Caleb knows he should be an author. He is so sure that he quits a good job in New York and moves to Florida to write. While there, he meets a woman and becomes engaged. But after a year, he decides that he won't get his writing done in Florida and breaks his engagement and rents a room in Oregon. On his way across country, he stops overnight with a former classmate from college, Avi. After spilling his sad story about his broken engagement, Avi tells him his own story. He had gone to a Greek island for a short vacation, gotten stranded on another island with a woman he had met the night before and another couple. That night the four engaged in an orgy and afterwards, he never saw any of them again.
Caleb gets to Oregon and starts writing. He isn't sure what he wants to write about and as an exercise, he starts to write Avi's story. Soon he is entranced with what he is writing and the words pour forth. He finishes the book, sends it out to agents and goes back to New York and another job. Caleb is stunned when the book is taken immediately and even more when he hears the amount of money being offered. But Avi is also in New York and finds that his story is the basis of Caleb's book. He threatens to sue and the book ends up being published with Avi as author and Caleb getting all the money.

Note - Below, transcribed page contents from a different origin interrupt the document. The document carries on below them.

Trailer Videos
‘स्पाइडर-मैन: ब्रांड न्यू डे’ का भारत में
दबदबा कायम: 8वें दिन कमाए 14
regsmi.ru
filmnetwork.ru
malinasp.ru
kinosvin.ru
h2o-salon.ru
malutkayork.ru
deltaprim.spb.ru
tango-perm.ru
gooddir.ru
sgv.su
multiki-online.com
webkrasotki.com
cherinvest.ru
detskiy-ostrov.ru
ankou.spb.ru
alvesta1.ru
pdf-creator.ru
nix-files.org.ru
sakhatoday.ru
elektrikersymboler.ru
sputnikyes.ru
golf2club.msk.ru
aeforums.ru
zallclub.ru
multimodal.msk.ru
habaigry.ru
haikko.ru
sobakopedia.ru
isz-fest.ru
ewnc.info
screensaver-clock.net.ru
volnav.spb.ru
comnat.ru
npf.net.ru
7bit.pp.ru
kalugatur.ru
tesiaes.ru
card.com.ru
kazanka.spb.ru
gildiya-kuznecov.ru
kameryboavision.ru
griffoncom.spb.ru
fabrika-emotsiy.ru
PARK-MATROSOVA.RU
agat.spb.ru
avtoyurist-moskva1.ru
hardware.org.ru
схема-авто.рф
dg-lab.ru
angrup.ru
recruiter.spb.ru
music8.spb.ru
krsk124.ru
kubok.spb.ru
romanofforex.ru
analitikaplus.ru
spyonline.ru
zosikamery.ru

This is a debut book and received much praise from publications such as Slate, the New York Times, Vulture and the New Yorker. For me, the first half of the book was a definite win. The story of Caleb and Avi and how the book came to be was fascinating. The rest of the book was less successful. Caleb starts to roam from one life to another. He forces the publicity of being the real author, then starts teaching in a small college. He breaks up with the woman he thought he loved and soon is dating another at the college. He gets back together with Sandra and then meets the woman from the book and hares off to Australia to be with her. Caleb drifts from vocation to vocation and from woman to woman and this part of the book diluted the interest from the first part. I listened to this book and the narrator did an excellent job displaying the back and forths of the main character, Caleb. I'll be interested to see what the author's second book, The Vegan, is like and plan to read it. This novel is recommended for readers of literary fiction.